Your build will fail instantly.

Solutions:

  • For Claude Code: List the gitignored files you want copied in a .worktreeinclude file at the root of your project. Claude will copy these files into newly created worktrees.
    # .worktreeinclude
    .env
    .env.local
    config/secrets.json
    
  • For manual worktrees: Create a small setup script, such as setup-worktree.sh, that copies .env files and runs npm install or pnpm install in the new directory.

Gotcha 4: Port Collisions

If you are running a web app on port 3000 in your main worktree, starting another dev server in a linked worktree may fail with an EADDRINUSE error. Configure local servers to pick available ports, or set a different port in the linked worktree's .env.
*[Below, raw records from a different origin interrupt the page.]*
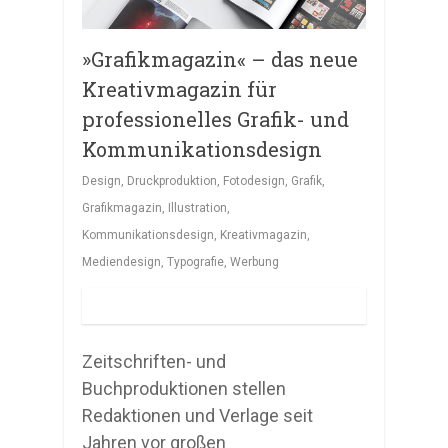
»Grafikmagazin« – das neue
Kreativmagazin für
professionelles Grafik- und
Kommunikationsdesign
Design
,
Druckproduktion
,
Fotodesign
,
Grafik
,
Grafikmagazin
,
Illustration
,
Kommunikationsdesign
,
Kreativmagazin
,
Mediendesign
,
Typografie
,
Werbung
Zeitschriften- und
Buchproduktionen stellen
Redaktionen und Verlage seit
Jahren vor großen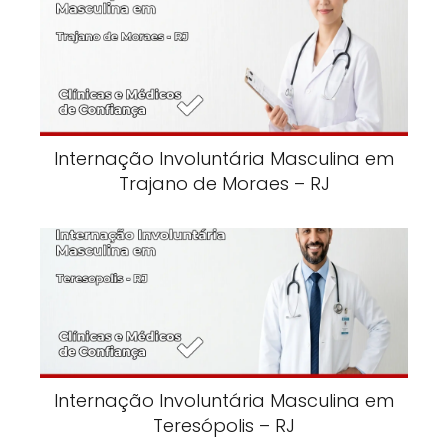
Internação Involuntária Masculina em
Trajano de Moraes – RJ
Internação Involuntária Masculina em
Teresópolis – RJ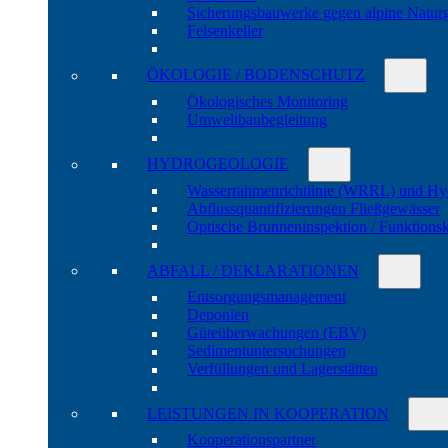
Sicherungs­bau­werke gegen alpine Natur­
Felsen­keller
ÖKOLOGIE / BODENSCHUTZ
Öko­logisches Moni­toring
Umwelt­bau­be­gleitung
HYDRO­GEOLOGIE
Wasser­rahmen­richtlinie (WRRL) und Hy
Abfluss­quanti­fizierungen Fließ­gewässer
Optische Brunnen­inspektion / Funktions­
ABFALL / DEKLARATIONEN
Entsorgungs­manage­ment
Deponien
Güte­über­wachungen (EBV)
Sedi­ment­unter­suchungen
Verfül­lungen und Lager­stätten
LEISTUNGEN IN KOOPERATION
Kooperations­partner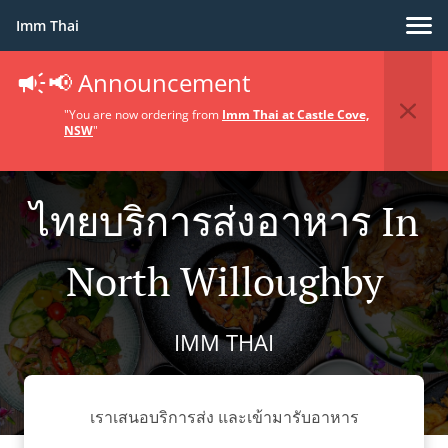
Imm Thai
📢 Announcement
"You are now ordering from
Imm Thai at Castle Cove,
NSW
"
ไทยบริการส่งอาหาร In
North Willoughby
IMM THAI
เราเสนอบริการส่ง และเข้ามารับอาหาร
Gotcha 5: Manual Folder Deletion

Avoid deleting a worktree folder manually, for example with rm -rf ../my-worktree.

If you do, Git's internal metadata in .git/worktrees/ will still think the worktree exists, and you won't be able to check out that branch elsewhere.

Solution: Use the official command:

$ git worktree remove ../my-worktree

If you did accidentally delete a folder manually, run this to clean up the stale metadata:

$ git worktree prune

Practical Worktree Workflows

Here are two worktree workflows my team uses often:

Workflow 1: The Emergency Hotfix

You are in the middle of a feature when a production bug comes in.

# 1. Create a hotfix worktree pointing to 'main'
$ git worktree add -b hotfix/critical-bug ../hotfix main

# 2. Go to the hotfix directory
$ cd ../hotfix

# 3. Apply the fix, run tests, and push
$ git commit -am "fix: correct payment gateway null check"
$ git push -u origin hotfix/critical-bug

# 4. Return to your feature and cleanly remove the hotfix directory
$ cd ../project
$ git worktree remove ../hotfix

Your original code, open files, and editor state in /project never moved.

Workflow 2: Isolated Code Review

A colleague wants you to test their PR locally.

# 1. Fetch the remote branches
$ git fetch origin

# 2. Check out their PR branch into a separate folder
$ git worktree add ../review-pr origin/feature-login

# 3. Open it in a separate VS Code window, run it, test it, and close it when done
$ code ../review-pr
$ git worktree remove ../review-pr

Conclusion

git stash is fine for small interruptions. But once you are juggling hotfixes, reviews, feature branches, and AI-assisted tasks, a single working directory becomes the bottleneck.

Worktrees give each task its own place to run while keeping Git history shared and lightweight. Your editor state stays put. Your dev servers can run side by side. Your agents can work without trampling your branch.

Stop stashing every interruption. Put it in a worktree.